Quantum Computation with Vibrationally Excited Molecules

A new physical implementation for quantum computation is proposed. The vibrational modes of molecules are used to encode qubit systems. Global quantum logic gates are realized using shaped femtosecond laser pulses which are calculated applying optimal control theory. The scaling of the system is favorable; sources for decoherence can be eliminated. A complete set of one- and two-quantum gates is presented for a specific molecule.
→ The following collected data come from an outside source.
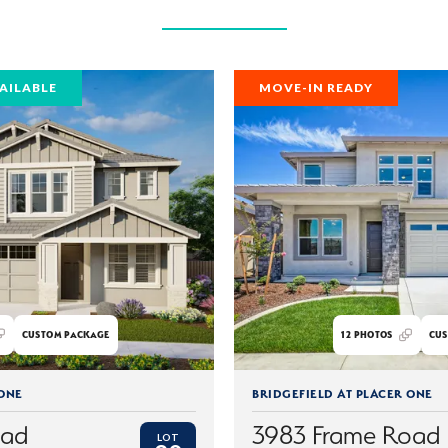
AILABLE
MOVE-IN READY
CUSTOM PACKAGE
12
PHOTOS
CUS
 ONE
BRIDGEFIELD AT PLACER ONE
oad
3983 Frame Road
LOT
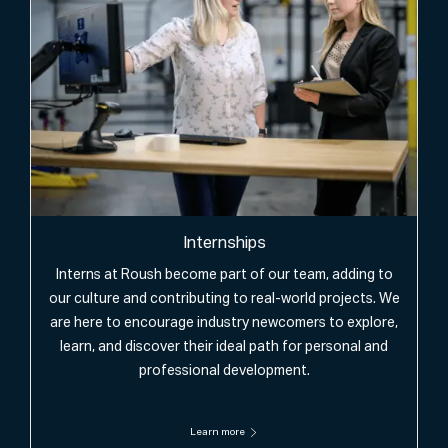
Internships
Interns at Roush become part of our team, adding to
our culture and contributing to real-world projects. We
are here to encourage industry newcomers to explore,
learn, and discover their ideal path for personal and
professional development.
Learn more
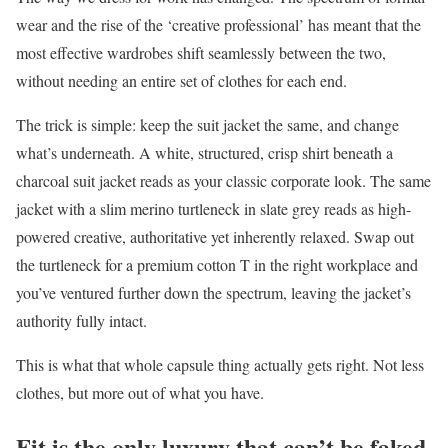
wear and the rise of the ‘creative professional’ has meant that the
most effective wardrobes shift seamlessly between the two,
without needing an entire set of clothes for each end.
The trick is simple: keep the suit jacket the same, and change
what’s underneath. A white, structured, crisp shirt beneath a
charcoal suit jacket reads as your classic corporate look. The same
jacket with a slim merino turtleneck in slate grey reads as high-
powered creative, authoritative yet inherently relaxed. Swap out
the turtleneck for a premium cotton T in the right workplace and
you’ve ventured further down the spectrum, leaving the jacket’s
authority fully intact.
This is what that whole capsule thing actually gets right. Not less
clothes, but more out of what you have.
Fit is the only luxury that can’t be faked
Detailed analysis regarding experimental realization shows that the structural resolution of today’s pulse shapers is easily sufficient for pulse formation.

Figure 1

Controlled NOT gate for a two-qubit system in vibrationally excited acetylene. Depicted are the strength of the electric field, a fast Fourier transformation, and frequency versus time. The efficiency of the gate is $\ge 90\%$.

Figure 2

Preparation of a Bell state: $\frac{1}{\sqrt{2}}[|00⟩+|10⟩]\to \frac{1}{\sqrt{2}}[|00⟩+|11⟩]$, efficiency $\ge 98\%$. $R$ is the coordinate of the cis-bending mode, $d$ describes the asymmetric CH-stretching mode. Displayed are the laser pulse and the time evolution of the real part of the wave function during the pulse and afterwards. The * indicates the initial and target state; the box labels stay with the same $|\psi {|}^2$.

Figure 3

Mask function for the CNOT gate. For explanation see text.